You can click on the column names to sort the rows by category.
WebSockets history
The Websockets history subtab shares some of the same columns seen in the HTTP history subtab and includes the following columns specific to WebSocket traffic:
- Direction: Specifies if a message was sent to a server or received by a client.
WebSocket ID: The connection used to transmit a message.
Proxy settings
The Proxy settings subtab pop-up window includes several options for customizing how HTTP traffic is handled by Burp Suite. In this interface, you can change the listening port of Burp Suite, control what traffic is intercepted, how responses are displayed, set match and replace rules, configure HTTP history options, and other miscellaneous settings.
Intruder
This is what started it all—the original Burp tool evolved into what is now referred to as Intruder.
With Burp Intruder, you can iterate through payload requests to fuzz or carry out brute-force attacks.
The Intruder tab includes the Positions, Payloads, Resource pool, and Settings subtabs.
Positions
To mark where a payload or payloads should be inserted, you highlight what is to be replaced and click the “Add §” button in the Positions subtab. The selected area will then be encased with § characters.
Payloads
The Payloads subtab provides an interface to specify the values that will replace the marked position. The value of “Payload set:” refers to the positions in the order they were added. If more than one position was marked, you can select it using the dropdown menu. Expanding the dropdown menu next to “Payload type:” will present a variety of options to choose from.

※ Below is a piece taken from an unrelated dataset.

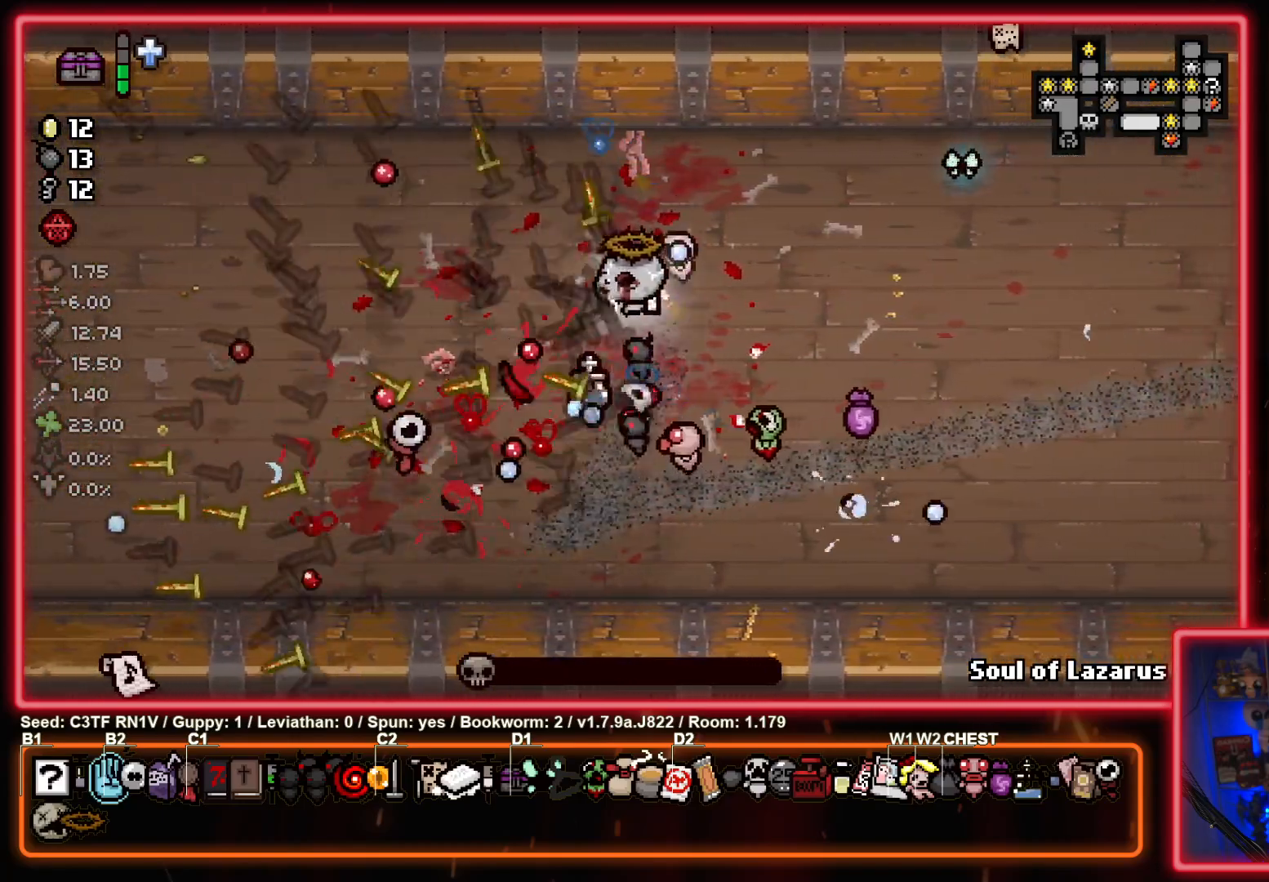
{"buttons": ["SQUARE"], "left_stick": "center", "events": [[400, "left_stick", "center"]]}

If you are wanting to use your own saved wordlists (I recommend wordlists provided by AssetNote), keep the default “Simple wordlist” selection and upload the file by clicking “Load” in the “Payload settings [Simple list]” section. For further customization, there are a number of “Payload processing” options available. Special characters (e.g., “&,” which is used to delineate query parameters) can be automatically URL-encoded so they are interpreted by a server as their literal value (“&” becomes “%26”) in the “Payload encoding” section.
Resource pool
In the Resource pool subtab, you can specify how many requests will be sent simultaneously in your Intruder campaign. By default, 10 requests will be sent in parallel, but you can set a custom value by selecting the “Create new resource pool” radio button and filling out the input fields. Being able to configure your own rate of request forwarding is useful when the target has rate-limiting protections in place to avoid triggering the threshold.
Settings
Additional options for request handling, error handling, and result output customization are available under the Settings subtab.
Initializing your Intruder attack
Once you’ve configured Intruder to your desired specifications, click the “Start attack” button in the upper right-hand corner of any of the subtabs to begin sending payload requests. A new window displaying a live feed of the attack will appear. You can sort the column category by clicking on the column name, which is useful for analysis and discovering which payloads received anomalous responses.
Note: The request forwarding rate is throttled in the Community Edition. If you have a Professional license, Intruder attacks take much less time to complete.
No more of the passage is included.